Saturday, August 29, 2020

Penguin Math 
   
   They don't fly, but they know their geometry. 

   Antarctic temperatures can drop to minus 40 with winds at cat 1 hurricane speeds. 
To stay warm, thousands of emperor penguins squeeze into huddles ... but not randomly.

   Their formations align with physics and geometry concepts, say researchers, who validated an earlier study by the Woods Hole Oceanographic Institution. 

   Penguins move so each one spends time at the center of the cluster, which can reach 100 degrees F. Birds on the windward side quickly move to the leeward side. They push leeward penguins to the middle, and the center moves out to the windward edge. Over a few hours, penguins cycle through these rotations multiple times. 

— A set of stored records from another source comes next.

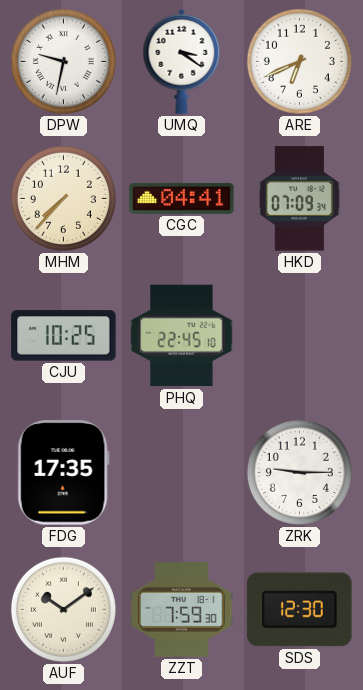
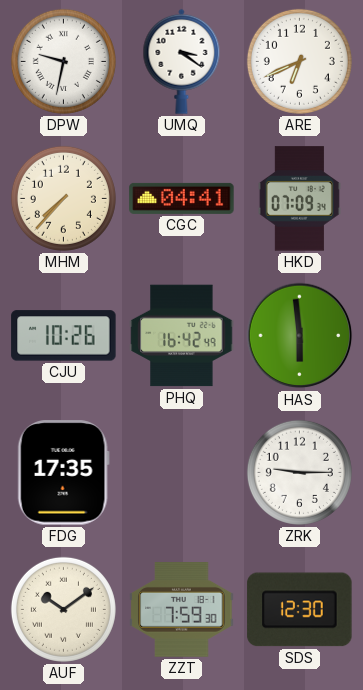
CJU: 10:25 -> 10:26
PHQ: 22:45 -> 16:42
HAS: none -> 5:59
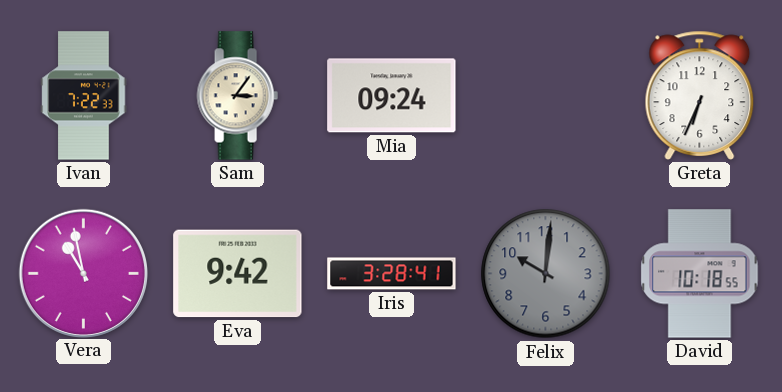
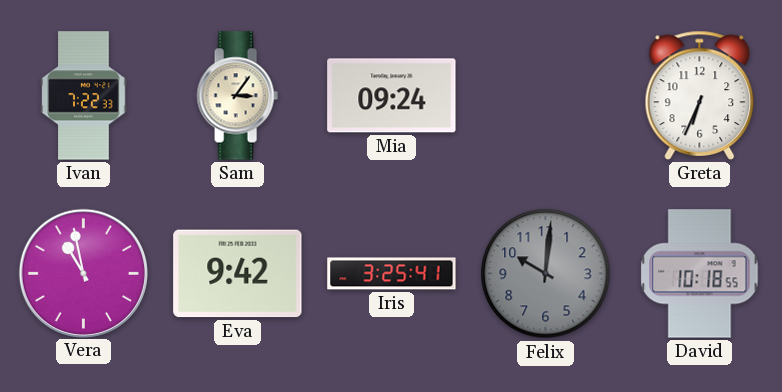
Iris: 3:28 -> 3:25
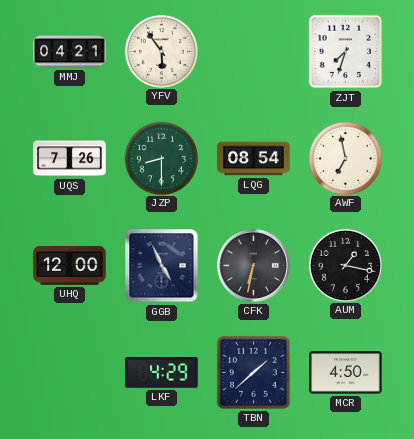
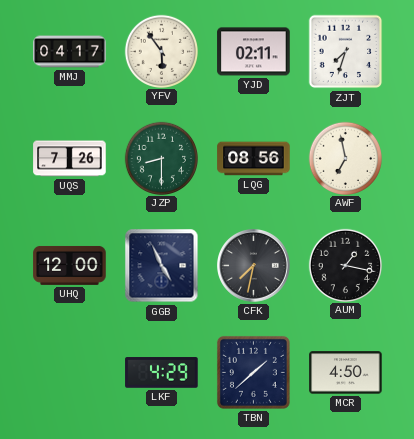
MMJ: 04:21 -> 04:17
YJD: none -> 02:11
LQG: 08:54 -> 08:56
CFK: 6:32 -> 7:32
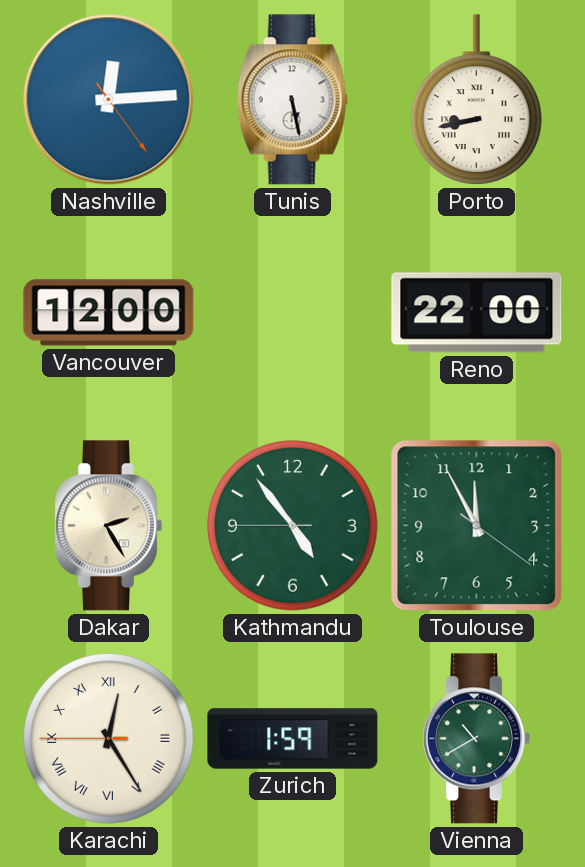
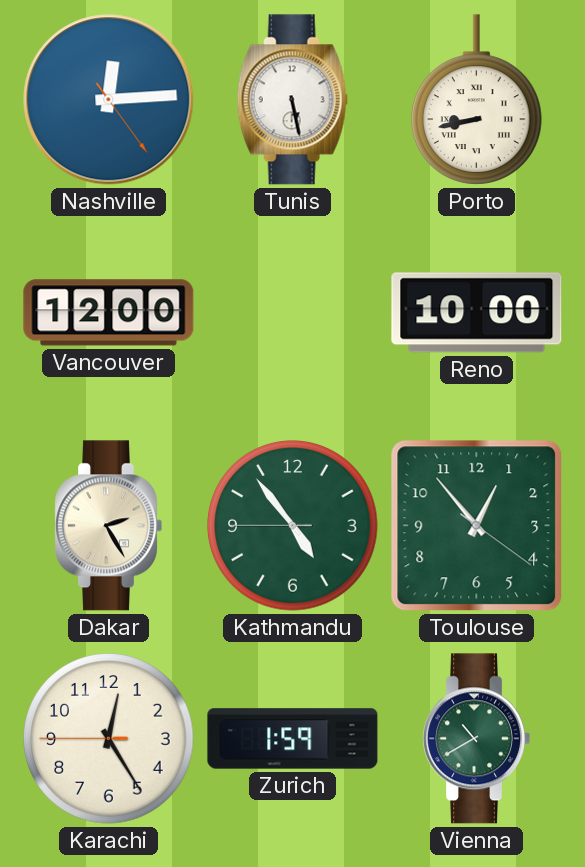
Reno: 22:00 -> 10:00
Toulouse: 11:55 -> 12:53
Karachi numerals: Roman -> Arabic
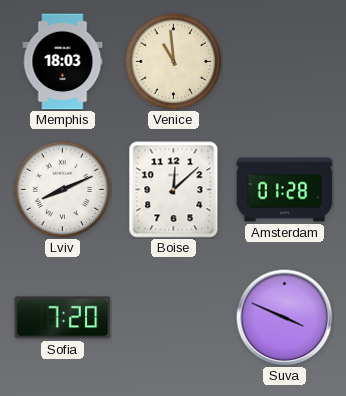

  Huddles begin as misshapen blobs. But as they shift, the boundary of the pack begins to form a hexagon. Each penguin lines up as though it was on the hexagonal grid of a honeycomb. This formation allows for a dense, optimum arrangement for sharing warmth. 

   Accounting for humidity, wind speed and solar radiation, their movements are so mathematically precise that researchers could accurately predict how individuals within the huddle would maneuver. Without knowing it, the birds formed an almost perfect arrangement. 

   A mathematician wrote: "We tried to think of a better way (penguins could huddle), but it always involved an omniscient being who would tell them where to go." 

   Can you imagine thousands of humans cooperating that way?